> [CONSIGNE]:
Recopiez le passage du texte à lire qui commence aux mots « Mais ils lui » et s'arrête après « relève le gant. ».

> [TEXTE À LIRE]:
Mais ils lui répondent quoi ?


« Use your twentieth century imagination - if you've got any ! », nous défiait Hugh Cornwell dans School Mam. OK hipster. J’en ai, et je relève le gant.



  • Pourquoi Trotsky, Hugh, qu’est-ce qu’il vous a fait ? A part être assassiné par un sbire de Staline ? Pourquoi le dire avec une joie mauvaise ? Bien fait pour lui, c’est ça ? Malheur aux vaincus, c’est ça ?


J’imagine la réponse de Hugh (amusé et déguisé en macho réac bas du front) : On dégomme toutes les statues, pourquoi pas celle-là ? T’es trotskiste ?

> [DONNÉES FOURNIES]:
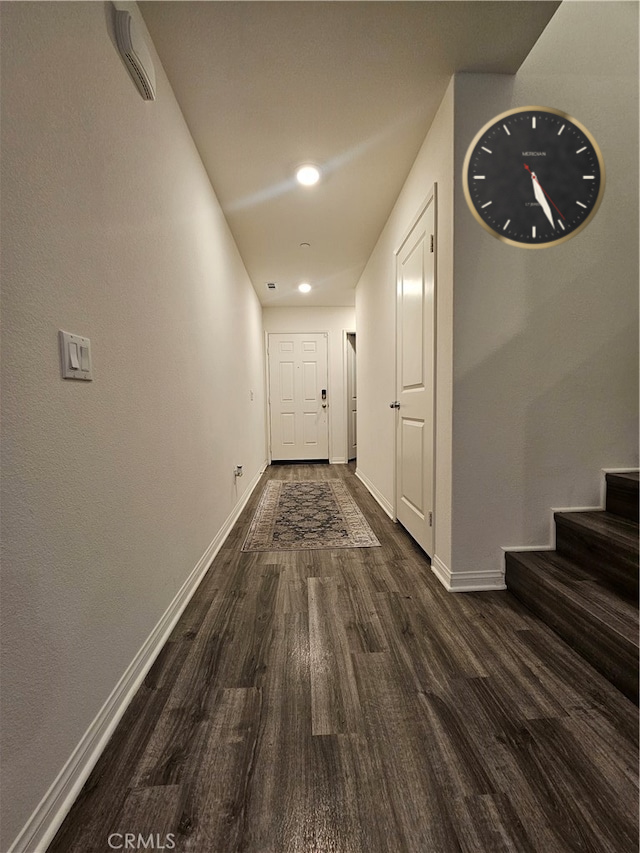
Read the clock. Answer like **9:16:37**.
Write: **5:26:24**
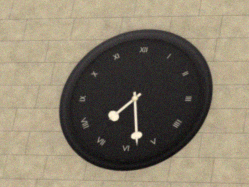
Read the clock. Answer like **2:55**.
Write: **7:28**
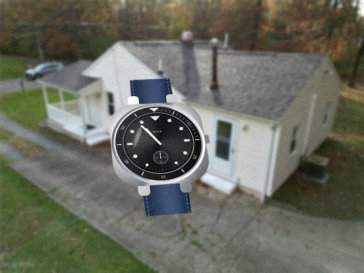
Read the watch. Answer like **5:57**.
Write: **10:54**
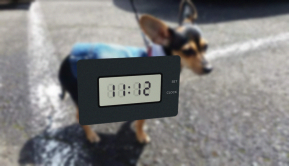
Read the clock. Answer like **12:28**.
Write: **11:12**
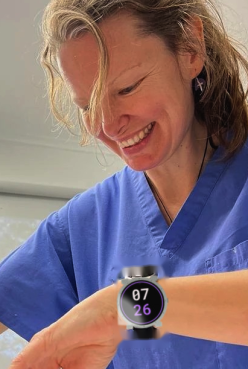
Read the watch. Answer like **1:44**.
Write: **7:26**
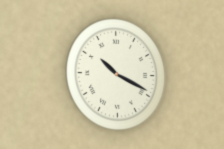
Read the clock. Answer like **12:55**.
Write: **10:19**
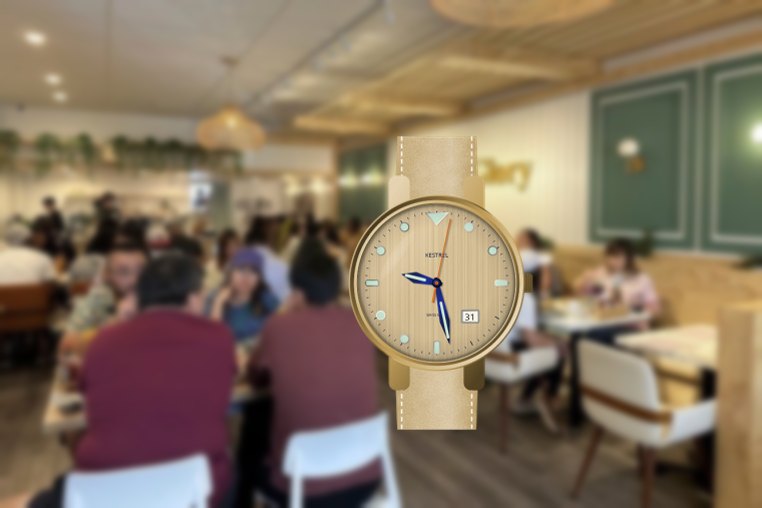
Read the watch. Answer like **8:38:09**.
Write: **9:28:02**
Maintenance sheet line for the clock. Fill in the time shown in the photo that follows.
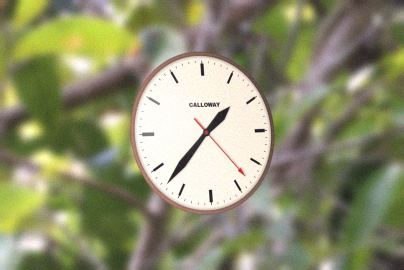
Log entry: 1:37:23
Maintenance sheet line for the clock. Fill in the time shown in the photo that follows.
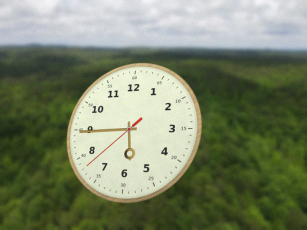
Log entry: 5:44:38
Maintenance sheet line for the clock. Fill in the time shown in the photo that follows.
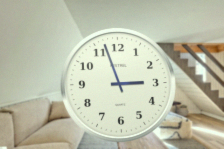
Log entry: 2:57
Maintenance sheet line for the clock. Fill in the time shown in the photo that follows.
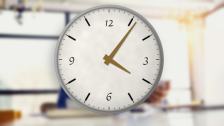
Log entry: 4:06
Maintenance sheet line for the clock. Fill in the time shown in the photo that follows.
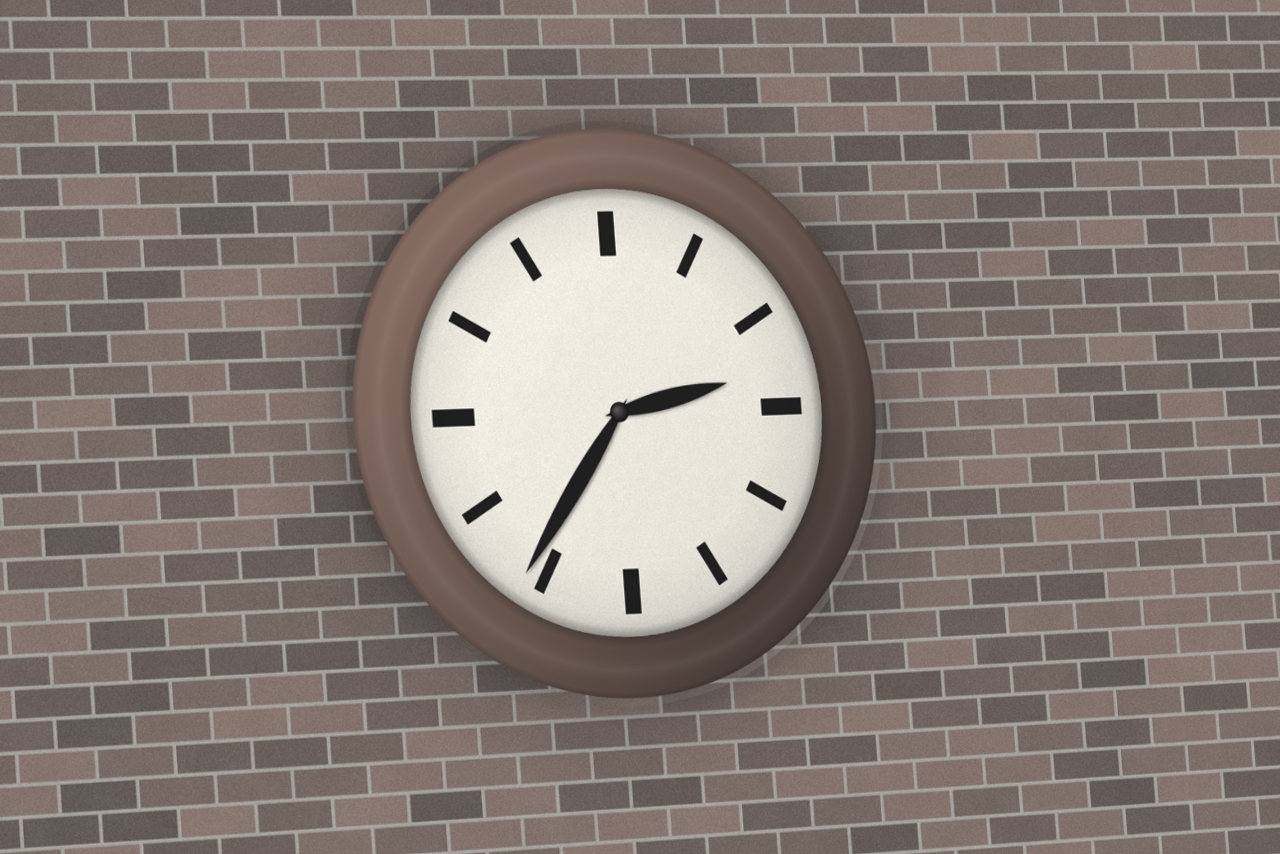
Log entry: 2:36
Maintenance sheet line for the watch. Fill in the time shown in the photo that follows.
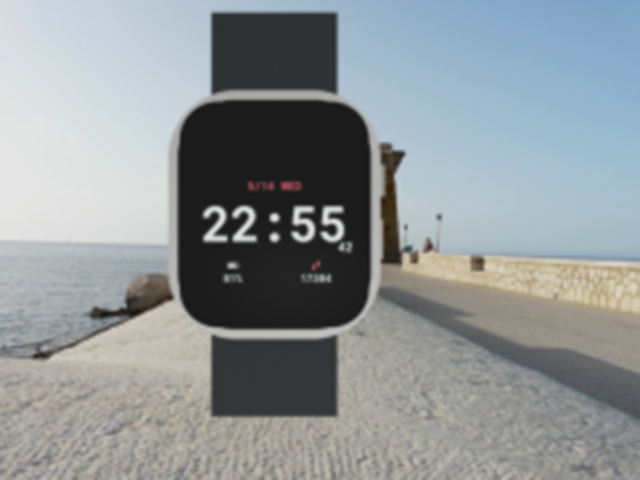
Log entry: 22:55
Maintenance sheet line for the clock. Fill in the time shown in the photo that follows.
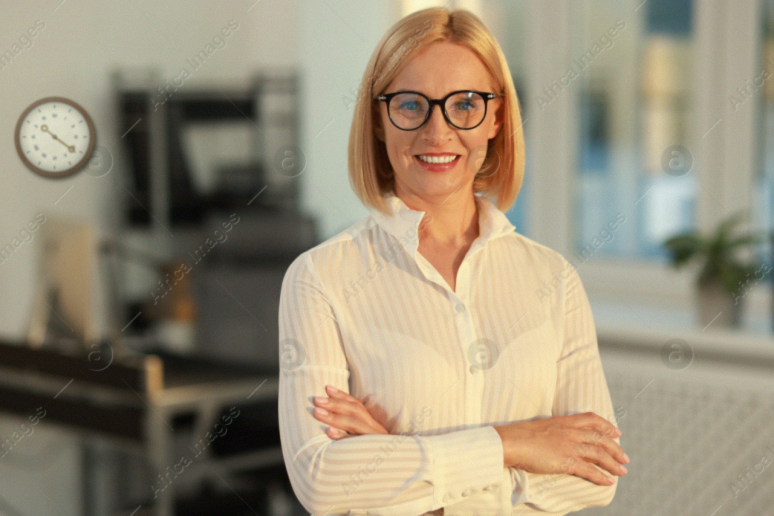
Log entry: 10:21
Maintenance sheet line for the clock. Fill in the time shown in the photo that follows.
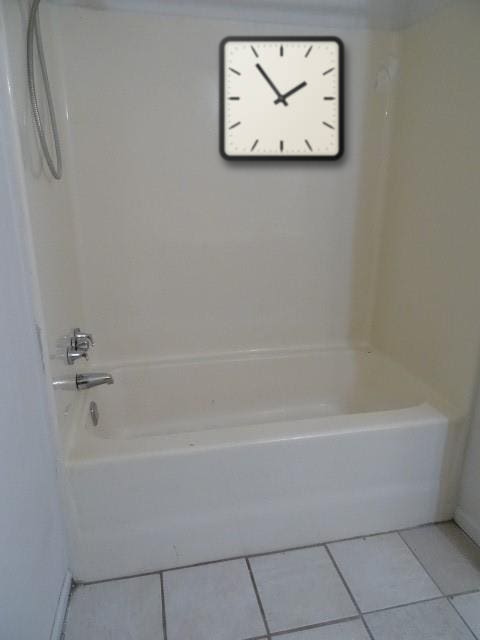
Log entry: 1:54
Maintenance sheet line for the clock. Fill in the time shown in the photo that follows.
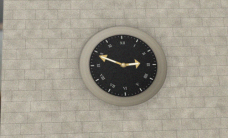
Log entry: 2:49
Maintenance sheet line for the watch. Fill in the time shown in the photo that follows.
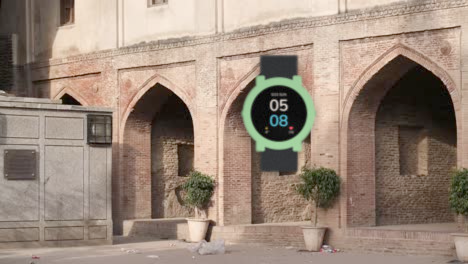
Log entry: 5:08
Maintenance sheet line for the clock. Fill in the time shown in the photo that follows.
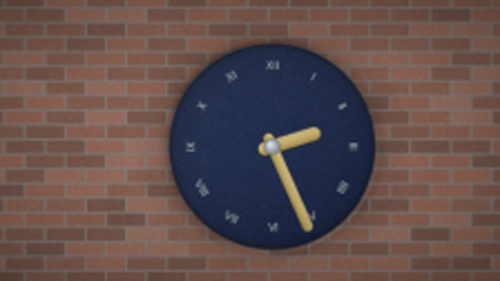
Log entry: 2:26
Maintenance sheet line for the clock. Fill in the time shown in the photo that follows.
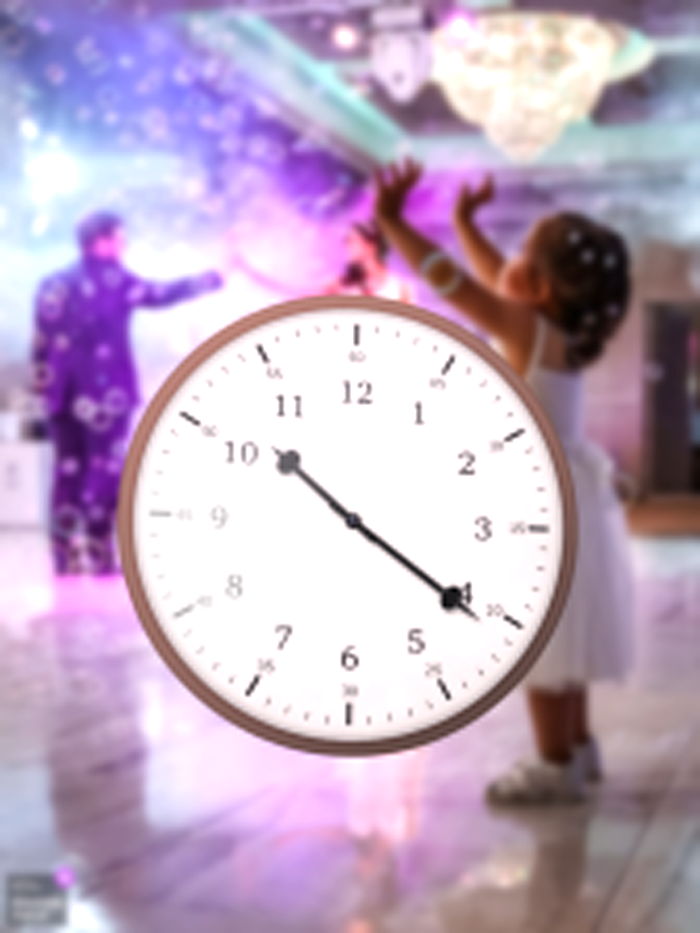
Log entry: 10:21
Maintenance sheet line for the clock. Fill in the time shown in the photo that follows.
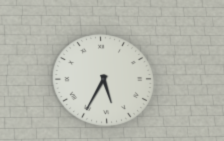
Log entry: 5:35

> [RÉSULTAT ATTENDU]:
Mais ils lui répondent quoi ?


« Use your twentieth century imagination - if you've got any ! », nous défiait Hugh Cornwell dans School Mam. OK hipster. J’en ai, et je relève le gant.